Not everyone uses them, but when used well, they are indispensible.

Note that the comments at that link show something even crazier: text is used to show images! That’s how flexible text is. And if something else is needed, put a reference to it in the text.

How would an AST-based language do comments? They are text after all, but where on the AST would they be attached?

I have software with comments in the middle of nowhere, not attached to anything. Why? Because they didn’t fit anywhere. Where would I put those in an AST-based language?

We could solve that, but it would make the AST even more complicated.

And anyway, comments are text, so why not just use text?

The Dream

Qweesdy’s vision is a common dream may best be articulated by Bret Victor in his seminal talk The Future of Programming.

Bret talks about contrast four pairs of things:

  • Coding vs direct manipulation of data.
  • Procedures vs goals and constraints.
  • Text dump vs spatial representations.
  • Sequential vs concurrent.

I want to focus on the third pair.

He talks about programmers drawing boxes. That takes too much time. Just write text.

He talks about programmers writing things by hand. I can type faster.

He talks about Smalltalk’s browser. Smalltalk failed in the marketplace of ideas.

In theory, it was great. In practice, people didn’t like it. Software is meant to serve people, so it was a failure.

In Inventing on Principle, Bret Victor goes even further.

I agree with his assertion to live your life by principle.

Mine is to make programming a professional profession that accepts liability for mistakes.

His principle is that creators need an immediate connection with what they create:

When you’re making something, if you make a change or make a decision, you need to see the effect of that immediately.

I agree. And he shows many wonderful demos of how immediate feedback lets him think thoughts he could not have otherwise had.

Yet…

Smalltalk existed, Bret Victor’s demos exist, but text is still king.
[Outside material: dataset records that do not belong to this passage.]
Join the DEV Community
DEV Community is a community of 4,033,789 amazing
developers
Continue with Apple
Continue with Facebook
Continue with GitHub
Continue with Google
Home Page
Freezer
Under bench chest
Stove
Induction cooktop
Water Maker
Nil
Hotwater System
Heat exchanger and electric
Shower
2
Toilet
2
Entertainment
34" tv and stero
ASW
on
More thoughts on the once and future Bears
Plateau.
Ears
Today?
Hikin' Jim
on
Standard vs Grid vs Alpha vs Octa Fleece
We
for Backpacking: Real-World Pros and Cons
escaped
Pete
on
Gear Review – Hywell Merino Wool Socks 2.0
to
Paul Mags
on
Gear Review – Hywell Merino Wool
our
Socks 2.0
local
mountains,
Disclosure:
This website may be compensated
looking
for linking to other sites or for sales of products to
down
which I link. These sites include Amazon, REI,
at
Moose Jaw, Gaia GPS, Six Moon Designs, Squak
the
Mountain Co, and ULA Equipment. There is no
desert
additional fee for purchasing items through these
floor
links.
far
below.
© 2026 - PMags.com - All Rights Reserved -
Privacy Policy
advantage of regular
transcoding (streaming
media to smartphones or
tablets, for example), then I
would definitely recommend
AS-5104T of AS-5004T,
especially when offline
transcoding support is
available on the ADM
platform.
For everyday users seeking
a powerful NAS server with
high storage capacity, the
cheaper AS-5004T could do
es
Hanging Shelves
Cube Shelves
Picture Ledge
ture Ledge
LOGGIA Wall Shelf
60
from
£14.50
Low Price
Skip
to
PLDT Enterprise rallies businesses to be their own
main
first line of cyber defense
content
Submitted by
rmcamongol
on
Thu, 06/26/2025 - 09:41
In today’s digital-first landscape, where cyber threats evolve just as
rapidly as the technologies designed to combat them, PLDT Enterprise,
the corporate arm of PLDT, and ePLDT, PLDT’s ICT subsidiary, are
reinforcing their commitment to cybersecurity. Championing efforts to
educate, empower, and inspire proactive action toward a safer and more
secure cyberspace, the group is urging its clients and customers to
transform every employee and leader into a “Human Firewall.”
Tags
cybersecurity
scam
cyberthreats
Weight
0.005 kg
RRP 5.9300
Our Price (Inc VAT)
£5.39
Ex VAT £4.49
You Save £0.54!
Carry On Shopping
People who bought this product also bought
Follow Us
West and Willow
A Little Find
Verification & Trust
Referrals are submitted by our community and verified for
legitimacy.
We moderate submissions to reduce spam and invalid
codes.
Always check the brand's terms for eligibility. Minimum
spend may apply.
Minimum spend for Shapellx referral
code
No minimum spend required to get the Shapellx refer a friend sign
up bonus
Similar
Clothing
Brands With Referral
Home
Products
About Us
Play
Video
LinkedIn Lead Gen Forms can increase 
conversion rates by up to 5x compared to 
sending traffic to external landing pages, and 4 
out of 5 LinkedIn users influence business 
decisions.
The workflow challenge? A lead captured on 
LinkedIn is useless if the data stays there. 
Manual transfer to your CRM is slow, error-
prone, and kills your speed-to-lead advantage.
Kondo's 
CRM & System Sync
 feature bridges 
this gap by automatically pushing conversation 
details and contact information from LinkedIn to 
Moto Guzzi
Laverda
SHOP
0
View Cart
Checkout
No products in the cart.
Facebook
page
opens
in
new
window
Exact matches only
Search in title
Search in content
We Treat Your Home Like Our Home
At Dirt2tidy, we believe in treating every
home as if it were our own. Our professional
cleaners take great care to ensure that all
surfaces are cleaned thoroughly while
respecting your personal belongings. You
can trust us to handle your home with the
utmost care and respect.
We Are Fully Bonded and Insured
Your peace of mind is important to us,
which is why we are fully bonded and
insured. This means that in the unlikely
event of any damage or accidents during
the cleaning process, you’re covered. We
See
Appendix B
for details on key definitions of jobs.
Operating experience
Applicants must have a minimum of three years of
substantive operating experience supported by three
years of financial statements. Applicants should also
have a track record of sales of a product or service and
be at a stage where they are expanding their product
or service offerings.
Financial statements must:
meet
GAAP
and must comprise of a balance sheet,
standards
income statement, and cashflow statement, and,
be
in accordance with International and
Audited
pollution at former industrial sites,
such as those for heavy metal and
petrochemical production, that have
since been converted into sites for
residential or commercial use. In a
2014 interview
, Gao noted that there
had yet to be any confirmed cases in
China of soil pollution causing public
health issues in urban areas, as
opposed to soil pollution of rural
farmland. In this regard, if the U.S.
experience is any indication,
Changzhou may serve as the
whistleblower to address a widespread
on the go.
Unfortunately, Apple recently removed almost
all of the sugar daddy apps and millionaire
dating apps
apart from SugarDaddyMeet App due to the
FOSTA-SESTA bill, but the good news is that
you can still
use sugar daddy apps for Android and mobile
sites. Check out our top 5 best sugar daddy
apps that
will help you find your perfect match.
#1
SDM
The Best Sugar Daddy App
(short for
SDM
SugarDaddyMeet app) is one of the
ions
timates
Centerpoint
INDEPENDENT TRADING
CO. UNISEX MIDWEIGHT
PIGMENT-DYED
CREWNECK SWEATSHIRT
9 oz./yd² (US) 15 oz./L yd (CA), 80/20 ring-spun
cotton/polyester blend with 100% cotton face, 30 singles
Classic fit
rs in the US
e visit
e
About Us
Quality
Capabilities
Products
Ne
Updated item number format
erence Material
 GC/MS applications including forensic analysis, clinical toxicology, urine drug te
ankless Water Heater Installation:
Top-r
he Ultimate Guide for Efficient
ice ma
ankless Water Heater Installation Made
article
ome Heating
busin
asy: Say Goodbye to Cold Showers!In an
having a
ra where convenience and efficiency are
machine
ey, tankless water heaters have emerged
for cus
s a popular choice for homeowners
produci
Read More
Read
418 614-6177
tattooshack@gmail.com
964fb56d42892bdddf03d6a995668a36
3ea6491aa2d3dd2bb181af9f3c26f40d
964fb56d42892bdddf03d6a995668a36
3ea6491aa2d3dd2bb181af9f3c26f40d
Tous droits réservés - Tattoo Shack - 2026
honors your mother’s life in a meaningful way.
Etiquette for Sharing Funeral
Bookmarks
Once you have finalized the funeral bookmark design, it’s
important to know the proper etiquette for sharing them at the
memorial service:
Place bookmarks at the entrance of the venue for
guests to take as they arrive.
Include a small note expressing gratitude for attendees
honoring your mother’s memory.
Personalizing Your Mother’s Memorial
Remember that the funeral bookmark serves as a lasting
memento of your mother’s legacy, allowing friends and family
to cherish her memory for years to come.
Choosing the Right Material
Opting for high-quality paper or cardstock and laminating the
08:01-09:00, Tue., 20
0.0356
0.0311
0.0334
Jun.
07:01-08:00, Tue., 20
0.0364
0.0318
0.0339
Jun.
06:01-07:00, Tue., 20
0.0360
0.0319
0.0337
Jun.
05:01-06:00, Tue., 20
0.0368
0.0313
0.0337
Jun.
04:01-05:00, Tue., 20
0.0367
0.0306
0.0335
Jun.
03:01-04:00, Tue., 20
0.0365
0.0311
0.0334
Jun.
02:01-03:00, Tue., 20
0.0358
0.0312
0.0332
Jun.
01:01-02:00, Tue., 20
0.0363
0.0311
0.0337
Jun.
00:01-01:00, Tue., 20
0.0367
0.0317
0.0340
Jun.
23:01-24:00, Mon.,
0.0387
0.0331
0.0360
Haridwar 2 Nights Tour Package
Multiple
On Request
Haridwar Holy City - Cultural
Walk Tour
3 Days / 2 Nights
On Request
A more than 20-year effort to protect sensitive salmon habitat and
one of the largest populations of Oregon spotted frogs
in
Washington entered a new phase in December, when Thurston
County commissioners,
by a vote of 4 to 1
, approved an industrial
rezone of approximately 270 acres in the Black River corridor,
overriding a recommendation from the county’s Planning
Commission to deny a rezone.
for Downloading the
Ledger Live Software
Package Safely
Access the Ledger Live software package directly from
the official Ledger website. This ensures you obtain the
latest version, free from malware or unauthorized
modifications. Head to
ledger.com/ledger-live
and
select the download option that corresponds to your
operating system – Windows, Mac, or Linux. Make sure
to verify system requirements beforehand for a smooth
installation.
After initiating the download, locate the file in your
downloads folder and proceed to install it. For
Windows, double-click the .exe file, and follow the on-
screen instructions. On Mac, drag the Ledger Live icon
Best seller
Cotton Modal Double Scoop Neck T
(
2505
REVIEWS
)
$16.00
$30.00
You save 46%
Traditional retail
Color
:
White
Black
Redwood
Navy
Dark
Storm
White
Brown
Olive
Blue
Text is just too useful, too flexible, too communicative and universal to not use. Even Bret Victor in his demonstrations uses text as the base! He just shows tools he built to see the immediate results of it.

Have you ever seen level editors for games? Or Blender’s ability to do a full render in real-time?

The tools exist.

And we are programmers; we can give ourselves the tools. We can build visualizations. We can add all sorts of manipulation controls. We can add a way for IDE’s (or the Language Server Protocol) to compile and run programs on every keypress.

We just have to do it.

Game studios know this and give their people the tools.

Bret Victor’s vision is good, but it depends on people choosing that path and making the tools for themselves or others. You can’t build a general tool to visualize everything.

Conclusion

But regardless, text is still the base.

No-code and like ideas will exist, of course, but they will never replace text.

Text is king. And it will always be.